Third, organisations can benefit from partners who can help them securely adopt AI and ensure they are building on security and privacy best practices. Engaging with expert partners will enable organisations to adopt AI successfully without sacrificing adherence to compliance standards or risking relationships with their customers and stakeholders. 

 

Company and IT leaders’ principal worries over AI and data privacy typically fall into one of three categories:

  1. Needing to identify the data sets they are using to train AI/ML models;
  2. Pinpointing how the organisation is using proprietary data; and, 
  3. Understanding the retention levels of the proprietary data, including model output

The more transparent an organisation’s partner or technology vendor is, the more informed people can be when assessing the business relationship. 

 

Proactive security and contingency planning

Finally, company leaders can create security policies and contingency plans surrounding the use of AI and review how AI services handle proprietary and customer data, including the storage of prompts sent to and outputs received from their AI models. 

 

Without these guardrails for adoption, the potential consequences could seriously impact the safe future adoption of AI. Although AI tools have the undoubted potential to transform companies and their core processes and workflows, they can come with real risks, and technologists and business leaders are responsible for properly managing those risks. 

 

Since UK organisations are still in the earliest stages of embracing AI technologies for daily operations, it is too soon for many to fully assess the broader risks and issues that may require specific guidelines and frameworks.

 

As a result, most UK companies and public bodies have yet to develop standard AI guidelines.
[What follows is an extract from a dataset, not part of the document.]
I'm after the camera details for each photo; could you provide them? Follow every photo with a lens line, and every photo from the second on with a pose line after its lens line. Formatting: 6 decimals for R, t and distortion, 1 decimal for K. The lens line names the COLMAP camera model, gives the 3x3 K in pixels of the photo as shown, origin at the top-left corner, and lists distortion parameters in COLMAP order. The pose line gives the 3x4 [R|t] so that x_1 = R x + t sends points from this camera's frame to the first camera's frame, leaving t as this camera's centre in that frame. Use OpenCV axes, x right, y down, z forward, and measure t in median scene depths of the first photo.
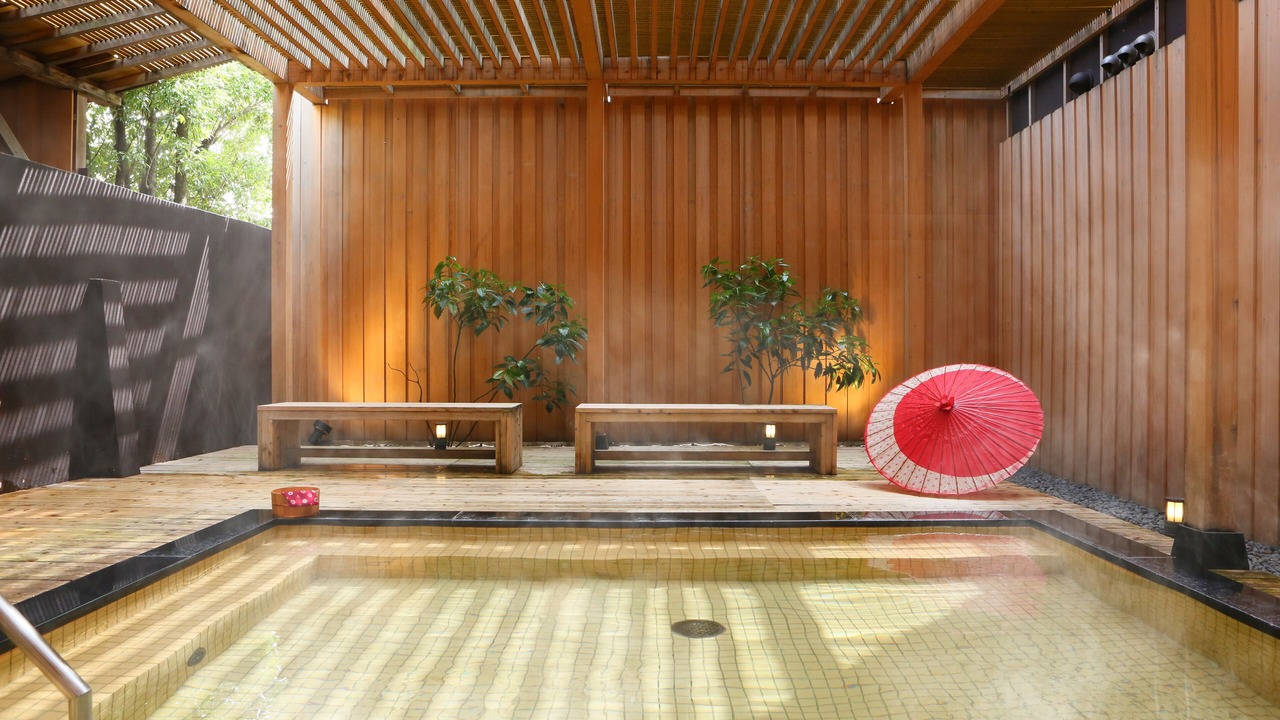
lens RADIAL K [[864.9, 0, 640.0], [0, 864.9, 360.0], [0, 0, 1]] dist [-0.075095, 0.007178]
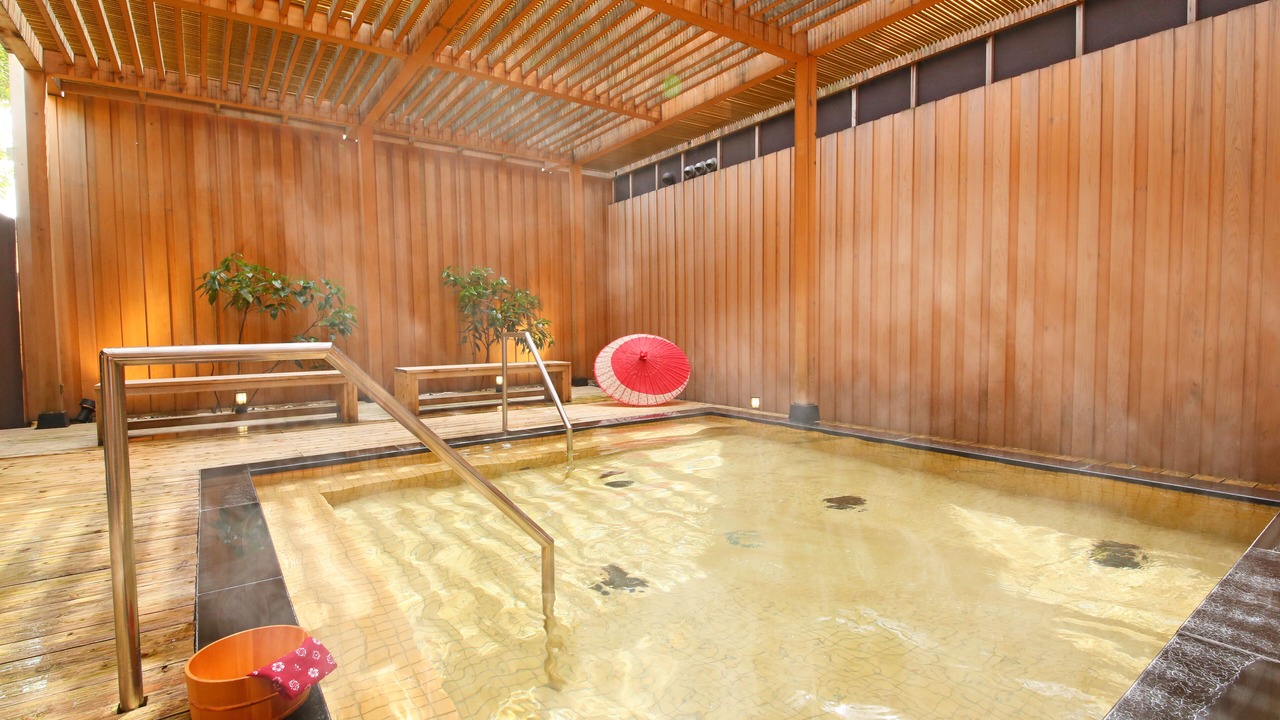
lens RADIAL K [[594.9, 0, 640.0], [0, 594.9, 360.0], [0, 0, 1]] dist [-0.000896, -0.013525]
pose [[0.798102, -0.044189, 0.600900, -0.279611], [0.019080, 0.998660, 0.048098, -0.000490], [-0.602220, -0.026922, 0.797876, 0.000118]]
Still, they are already putting legal protections and assurances in place relating to where code is sent, how it is processed, and potential legal recourse for copyright infringement over intellectual property used by generative AI tools. 

 

How leaders in the UK adopt and integrate AI today will directly impact their competitiveness in this very fast-moving field. By thoughtfully and strategically identifying priority areas to incorporate AI, brands can reap the benefits of these tools without creating vulnerabilities, risking adherence to compliance standards, or risking relationships with their vital stakeholders.